Because of this latter point, Israel has almost no choice but to undertake total warfare with Lebanon once Gaza is considered militarily under control. What Hezbollah does not admit is that Israel has already mapped (and published) the positions of its rocket storage sites as well as other positions of critical communications and infrastructure. Also, nobody is going to make protests for Lebanon. The whole Western system was geared for supporting the Hamas rapists and murderers; they cannot turn on a dime and start yodeling about genocide in Lebanon. Israel is supposed to receive 50 advanced F-15 fighters in the very near future. Israel will use its hundreds of fighter/bombers with tanker support and drones to pummel Hezbollah into submission. Beirut will become the world’s most beautiful parking lot, and Israel will not have to supply food, water, or electricity. It will not have to worry about civilian casualties as in Gaza. Those who claim that it will be over quickly might be overly-optimistic but I don’t think that Israel plans to move troops into southern Lebanon. They will bomb Hezbollah and Lebanon relentlessly. The large Christian population hates Hezbollah for its control of the government and its destruction of Lebanon's economy. If Christians join the fight against Hezbollah, that may make it a two-front war for the terror group.
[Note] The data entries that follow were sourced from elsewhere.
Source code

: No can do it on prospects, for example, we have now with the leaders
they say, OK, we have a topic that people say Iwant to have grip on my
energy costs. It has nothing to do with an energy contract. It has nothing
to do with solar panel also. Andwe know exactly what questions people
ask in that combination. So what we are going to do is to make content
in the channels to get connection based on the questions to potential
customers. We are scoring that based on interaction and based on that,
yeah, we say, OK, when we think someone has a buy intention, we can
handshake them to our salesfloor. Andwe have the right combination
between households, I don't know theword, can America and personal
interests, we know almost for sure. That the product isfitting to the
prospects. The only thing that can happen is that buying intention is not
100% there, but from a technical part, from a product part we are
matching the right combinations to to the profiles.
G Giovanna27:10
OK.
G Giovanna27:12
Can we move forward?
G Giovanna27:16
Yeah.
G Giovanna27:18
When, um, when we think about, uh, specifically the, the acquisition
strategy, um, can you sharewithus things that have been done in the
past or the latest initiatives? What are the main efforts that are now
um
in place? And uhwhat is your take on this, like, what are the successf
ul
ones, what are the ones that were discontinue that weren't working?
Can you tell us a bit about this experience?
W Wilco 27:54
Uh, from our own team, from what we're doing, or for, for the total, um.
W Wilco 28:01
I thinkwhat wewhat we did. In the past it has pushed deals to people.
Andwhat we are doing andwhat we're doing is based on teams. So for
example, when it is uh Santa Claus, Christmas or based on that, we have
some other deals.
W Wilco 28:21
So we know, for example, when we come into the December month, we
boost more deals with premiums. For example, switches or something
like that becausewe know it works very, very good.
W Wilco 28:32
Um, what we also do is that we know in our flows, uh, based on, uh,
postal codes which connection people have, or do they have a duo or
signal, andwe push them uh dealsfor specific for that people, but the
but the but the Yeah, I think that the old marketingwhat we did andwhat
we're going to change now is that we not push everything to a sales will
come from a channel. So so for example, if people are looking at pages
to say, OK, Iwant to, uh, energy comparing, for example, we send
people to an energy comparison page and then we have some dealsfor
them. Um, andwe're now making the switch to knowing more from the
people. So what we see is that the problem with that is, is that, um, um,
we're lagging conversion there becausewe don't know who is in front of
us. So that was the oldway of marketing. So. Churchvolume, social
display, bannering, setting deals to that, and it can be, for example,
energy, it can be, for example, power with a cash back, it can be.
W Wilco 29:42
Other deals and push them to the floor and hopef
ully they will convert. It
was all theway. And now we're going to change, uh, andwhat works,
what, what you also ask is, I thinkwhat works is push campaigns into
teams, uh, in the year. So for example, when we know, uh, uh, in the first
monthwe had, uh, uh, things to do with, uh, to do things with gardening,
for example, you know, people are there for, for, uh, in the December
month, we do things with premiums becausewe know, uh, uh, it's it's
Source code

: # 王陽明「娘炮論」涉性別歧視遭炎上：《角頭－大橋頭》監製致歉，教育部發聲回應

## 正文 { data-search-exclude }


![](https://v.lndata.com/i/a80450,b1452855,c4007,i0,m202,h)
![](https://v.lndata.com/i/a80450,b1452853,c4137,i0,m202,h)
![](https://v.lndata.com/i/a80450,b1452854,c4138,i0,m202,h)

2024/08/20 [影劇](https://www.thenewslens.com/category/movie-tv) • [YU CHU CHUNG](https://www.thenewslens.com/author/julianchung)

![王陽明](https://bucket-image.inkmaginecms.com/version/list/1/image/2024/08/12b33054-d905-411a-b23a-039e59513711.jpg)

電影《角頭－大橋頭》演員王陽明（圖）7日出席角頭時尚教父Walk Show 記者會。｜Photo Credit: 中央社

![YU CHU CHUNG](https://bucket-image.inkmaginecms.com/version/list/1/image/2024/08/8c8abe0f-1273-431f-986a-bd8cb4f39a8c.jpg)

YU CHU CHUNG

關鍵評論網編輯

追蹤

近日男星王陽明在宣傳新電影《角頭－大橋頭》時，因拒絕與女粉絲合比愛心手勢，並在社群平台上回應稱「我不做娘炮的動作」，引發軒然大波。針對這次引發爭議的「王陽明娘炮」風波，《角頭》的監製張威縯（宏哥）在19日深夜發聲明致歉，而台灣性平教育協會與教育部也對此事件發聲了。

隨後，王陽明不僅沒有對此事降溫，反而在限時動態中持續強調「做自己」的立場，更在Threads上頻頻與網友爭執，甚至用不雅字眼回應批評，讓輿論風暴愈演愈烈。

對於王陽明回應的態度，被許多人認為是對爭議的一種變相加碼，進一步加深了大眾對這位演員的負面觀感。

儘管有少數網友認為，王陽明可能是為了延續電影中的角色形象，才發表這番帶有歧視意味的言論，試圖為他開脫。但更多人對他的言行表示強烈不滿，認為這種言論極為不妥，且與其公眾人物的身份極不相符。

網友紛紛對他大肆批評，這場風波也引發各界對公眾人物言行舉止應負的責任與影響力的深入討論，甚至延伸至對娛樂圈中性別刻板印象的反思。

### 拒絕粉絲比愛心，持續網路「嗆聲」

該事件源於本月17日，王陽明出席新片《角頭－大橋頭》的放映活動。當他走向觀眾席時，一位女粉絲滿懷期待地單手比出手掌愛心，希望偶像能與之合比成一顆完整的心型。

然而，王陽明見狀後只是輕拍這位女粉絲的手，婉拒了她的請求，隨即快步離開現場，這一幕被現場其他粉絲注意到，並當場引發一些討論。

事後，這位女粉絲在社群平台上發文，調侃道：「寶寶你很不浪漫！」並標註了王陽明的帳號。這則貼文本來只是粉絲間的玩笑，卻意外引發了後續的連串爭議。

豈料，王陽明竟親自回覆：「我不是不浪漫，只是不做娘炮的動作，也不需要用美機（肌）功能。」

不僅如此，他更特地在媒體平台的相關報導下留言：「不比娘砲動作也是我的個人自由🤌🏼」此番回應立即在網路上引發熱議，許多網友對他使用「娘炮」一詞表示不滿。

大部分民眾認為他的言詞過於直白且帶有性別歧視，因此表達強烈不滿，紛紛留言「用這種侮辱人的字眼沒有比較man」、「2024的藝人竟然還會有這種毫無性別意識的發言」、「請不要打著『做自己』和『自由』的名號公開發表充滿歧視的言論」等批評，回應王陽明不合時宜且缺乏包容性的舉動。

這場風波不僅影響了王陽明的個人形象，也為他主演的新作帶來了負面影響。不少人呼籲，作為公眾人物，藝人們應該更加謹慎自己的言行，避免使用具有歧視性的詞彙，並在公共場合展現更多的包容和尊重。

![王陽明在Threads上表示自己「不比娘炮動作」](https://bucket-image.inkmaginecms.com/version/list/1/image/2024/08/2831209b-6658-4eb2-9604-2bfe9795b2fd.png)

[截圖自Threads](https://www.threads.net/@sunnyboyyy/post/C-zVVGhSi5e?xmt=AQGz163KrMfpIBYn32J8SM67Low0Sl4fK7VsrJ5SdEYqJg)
Israelis might lose electricity; Hezbollah stands to lose everything—including its control of Lebanon.
I still do not think that either side wants a full-blown war, but the issue of Israelis living safely in northern communities cannot be ignored. There was a US proposal to move Hezbollah around 10 kilometers from the border, but it was rejected by Hassan Nasrallah, secretary general of Hezbollah. Many residents of the south have returned home, while others wait for destroyed communities to be rebuilt. The north has to be quiet, and now that Hezbollah has chosen to join genocidal Hamas, it has probably signed its own death warrant. Hezbollah is professional and well-armed. That said, it will be reduced to rubble from the air, and Israel will not risk soldiers on the ground to hold land in Lebanon or dance around concern for civilians. If Israel can defang Hamas and Hezbollah as fighting forces, then it will have done much to blunt Iran’s malignant influence in the region. In the future, it will have to either destabilize or destroy the Iranian regime.